After the screening, Richard, Jeff and Greg Sherman appeared in person for a question and answer session, walking to the front of the theater to a standing ovation.

One of the questions posed for Richard Sherman asked about how he felt when he was riding "It’s A Small World," or was in a place where one of their songs was being played, and people were enjoying it, but didn’t know that he was one of the people who had created it. He said he a good answer for that, that he would share a story from his childhood—when he went to a big football game with his father, during halftime the marching bands came out and played "You Gotta Be A Football Hero," a song that his father had co-written. The crowd was all cheering along and clapping to the song, and as a kid he asked his dad how he felt, to which his father replied "It feels good, kiddo."

Richard Sherman then looked around at the audience at the Letterman Theater, smiled, and said, "That's how I feel, it's feels good!"
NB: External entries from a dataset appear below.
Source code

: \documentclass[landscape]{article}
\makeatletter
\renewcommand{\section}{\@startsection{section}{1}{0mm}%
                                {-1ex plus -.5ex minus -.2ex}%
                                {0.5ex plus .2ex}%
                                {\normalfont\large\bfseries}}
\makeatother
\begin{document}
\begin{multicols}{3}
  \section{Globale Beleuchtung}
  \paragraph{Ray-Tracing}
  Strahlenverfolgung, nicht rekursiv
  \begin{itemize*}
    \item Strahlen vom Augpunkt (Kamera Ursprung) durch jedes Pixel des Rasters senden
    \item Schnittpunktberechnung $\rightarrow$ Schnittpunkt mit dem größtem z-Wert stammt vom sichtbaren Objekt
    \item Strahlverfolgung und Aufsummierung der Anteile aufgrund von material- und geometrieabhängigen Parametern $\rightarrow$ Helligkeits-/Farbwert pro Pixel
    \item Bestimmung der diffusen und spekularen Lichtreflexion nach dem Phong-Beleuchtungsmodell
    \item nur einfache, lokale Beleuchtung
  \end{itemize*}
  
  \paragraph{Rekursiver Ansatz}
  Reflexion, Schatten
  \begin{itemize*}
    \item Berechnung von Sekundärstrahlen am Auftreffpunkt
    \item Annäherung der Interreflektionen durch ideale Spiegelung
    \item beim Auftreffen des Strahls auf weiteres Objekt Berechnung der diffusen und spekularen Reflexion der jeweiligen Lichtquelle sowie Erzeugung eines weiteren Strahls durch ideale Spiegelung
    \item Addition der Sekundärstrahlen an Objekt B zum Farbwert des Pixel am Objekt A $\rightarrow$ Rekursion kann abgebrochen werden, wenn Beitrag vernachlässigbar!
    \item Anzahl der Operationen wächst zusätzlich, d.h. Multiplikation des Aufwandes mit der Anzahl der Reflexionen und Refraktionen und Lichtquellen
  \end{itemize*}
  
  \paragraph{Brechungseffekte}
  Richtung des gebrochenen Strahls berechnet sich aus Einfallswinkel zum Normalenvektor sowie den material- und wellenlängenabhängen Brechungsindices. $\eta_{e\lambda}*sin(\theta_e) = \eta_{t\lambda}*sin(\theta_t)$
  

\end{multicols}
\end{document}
Another question asked of the two filmmakers was what they had learned while making the documentary. Jeff Sherman, Robert’s son, began talking about how he really started to get to know his father, but he started getting a little overwhelmed, and had to choke back tears. Richard chimed in, saying, "See, we Sherman’s are an emotional bunch!" which drew supportive applause.

Shortly thereafter, the three were talking about all of the people that helped them with the film, and Richard mentioned that two of the people in the picture had recently passed away after filming their interviews—he then started choking up himself, and he said, "See?"

Jeff Sherman then looked at his cousin, and said, “You’re next!” Greg looked over at him, back at the audience, and then grinned a little, pointing at his head, quietly staying, “Sports scores…sports scores,” giving away the fact that he was trying to think of other things to stop the flow of tears coming.
Overall, The Boys is a very well made documentary, and is a must see for anyone who grew up listening to the Sherman Brothers’ unforgettable songs, though it may not be entirely suitable for young children due to some of it’s highly emotional scenes.

The Boys: The Sherman Brothers’ Story opens May 22nd at the AMC Metreon in San Francisco.